== Records supplied

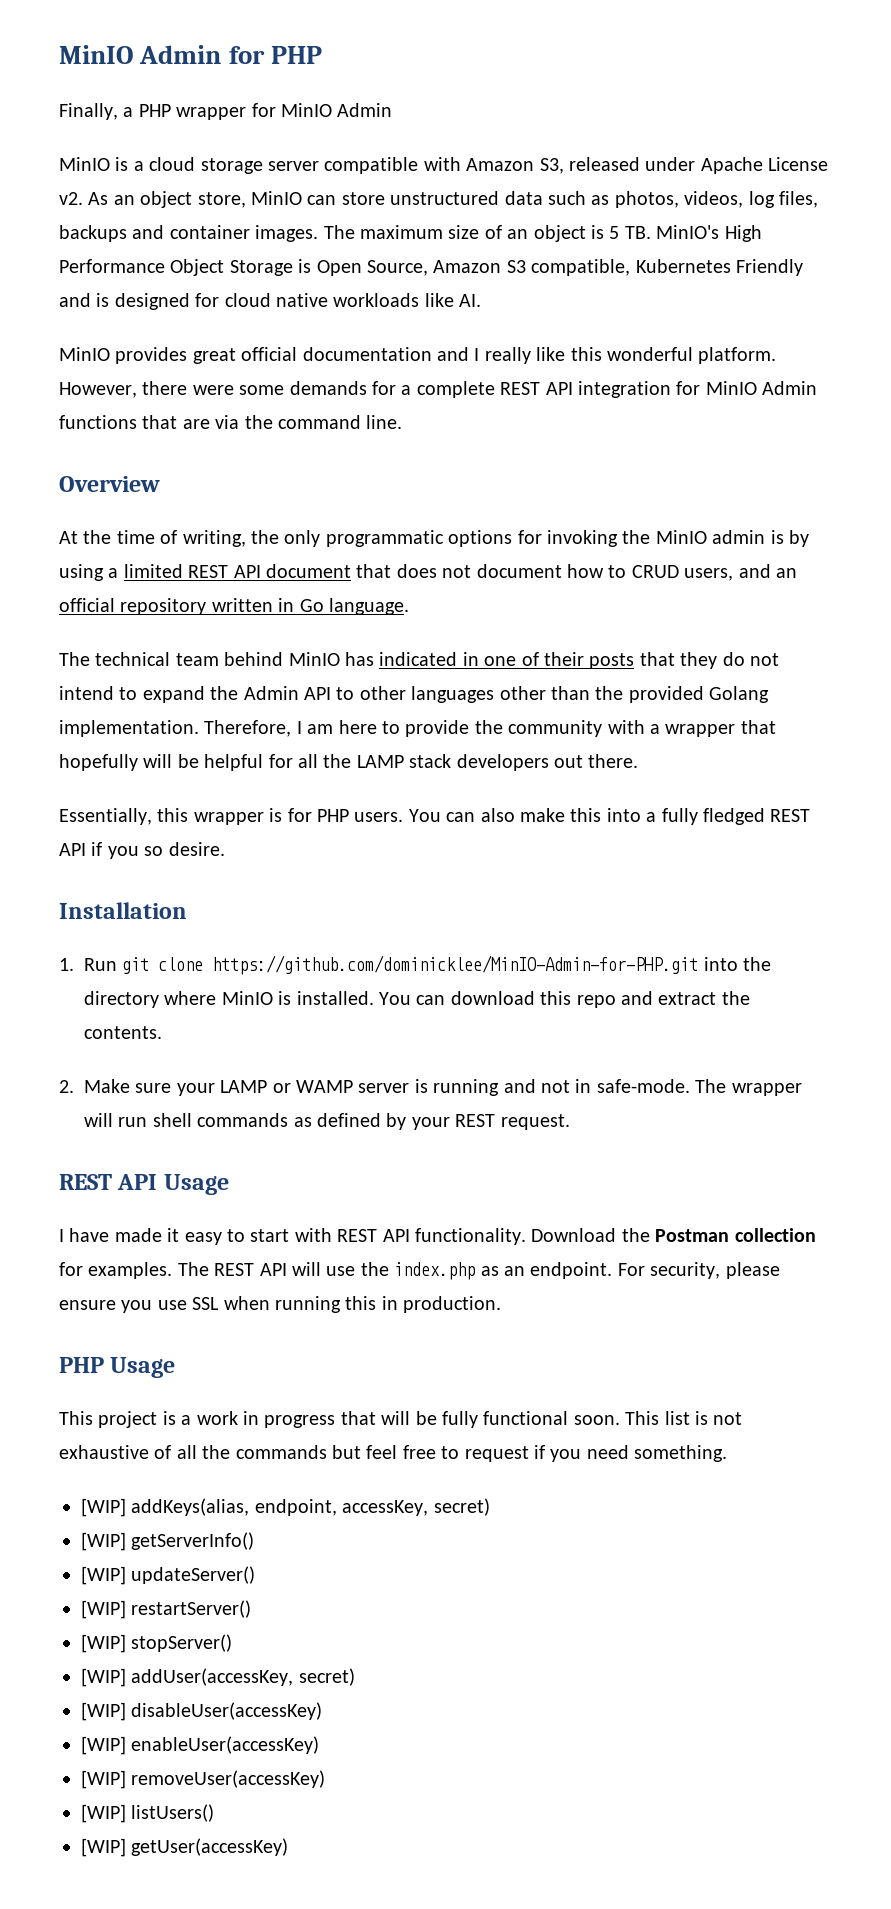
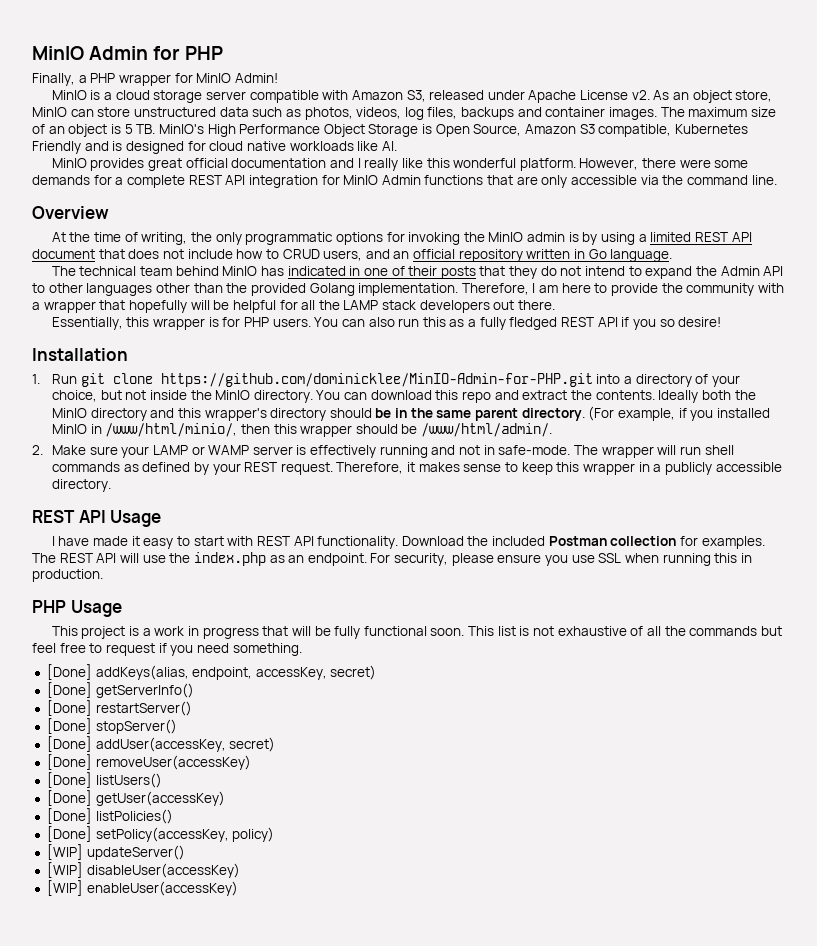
[337,103,393,117] Admin -> [234,73,278,83] Admin!
(210, 424) none -> [541,175,638,188] only accessible
[476,564,562,578] document -> [187,249,233,259] include
[519,808,641,822] make this into -> [398,317,465,327] run this as
[168,842,225,856] desire. -> [678,317,722,327] desire!
[743,957,772,971] [84,991,374,1008] the directory where MinIO is installed. -> [623,374,740,387] [51,390,313,403] a directory of your choice, but not inside the MinIO directory.
(162, 1032) none -> [658,390,756,403] [51,406,770,421] [51,423,553,437] Ideally both the MinIO directory and this wrapper's directory should be in the same parent directory. (For example, if you installed MinIO in /www/html/minio/, then this wrapper should be /www/html/admin/.
(428, 1086) none -> [310,445,377,458] effectively
(570, 1122) none -> [336,462,782,475] [51,479,111,492] Therefore, it makes sense to keep this wrapper in a publicly accessible directory.
(650, 1235) none -> [492,536,546,546] included
[81,1498,126,1517] [WIP] -> [46,664,92,680] [Done]
[81,1532,126,1551] [WIP] -> [46,682,92,698] [Done]
[81,1566,256,1585] [81,1600,252,1619] [81,1634,233,1653] [81,1668,355,1687] [81,1702,323,1721] [81,1736,320,1755] [81,1770,326,1789] [81,1804,215,1823] [81,1838,289,1857] [WIP] updateServer() // [WIP] restartServer() // [WIP] stopServer() // [WIP] addUser(accessKey, secret) // [WIP] disableUser(accessKey) // [WIP] enableUser(accessKey) // [WIP] removeUser(accessKey) // [WIP] listUsers() // [WIP] getUser(accessKey) -> [46,700,192,716] [46,718,177,734] [46,736,276,752] [46,754,251,770] [46,772,162,788] [46,790,225,806] [46,808,173,824] [46,826,275,842] [46,844,185,860] [46,862,240,878] [46,880,238,896] [Done] restartServer() // [Done] stopServer() // [Done] addUser(accessKey, secret) // [Done] removeUser(accessKey) // [Done] listUsers() // [Done] getUser(accessKey) // [Done] listPolicies() // [Done] setPolicy(accessKey, policy) // [WIP] updateServer() // [WIP] disableUser(accessKey) // [WIP] enableUser(accessKey)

====

• **Work to complete**
Each line above that includes "installed" should be shown.

• **Your response**
[743,957,772,971] [84,991,374,1008] the directory where MinIO is installed. -> [623,374,740,387] [51,390,313,403] a directory of your choice, but not inside the MinIO directory.
(162, 1032) none -> [658,390,756,403] [51,406,770,421] [51,423,553,437] Ideally both the MinIO directory and this wrapper's directory should be in the same parent directory. (For example, if you installed MinIO in /www/html/minio/, then this wrapper should be /www/html/admin/.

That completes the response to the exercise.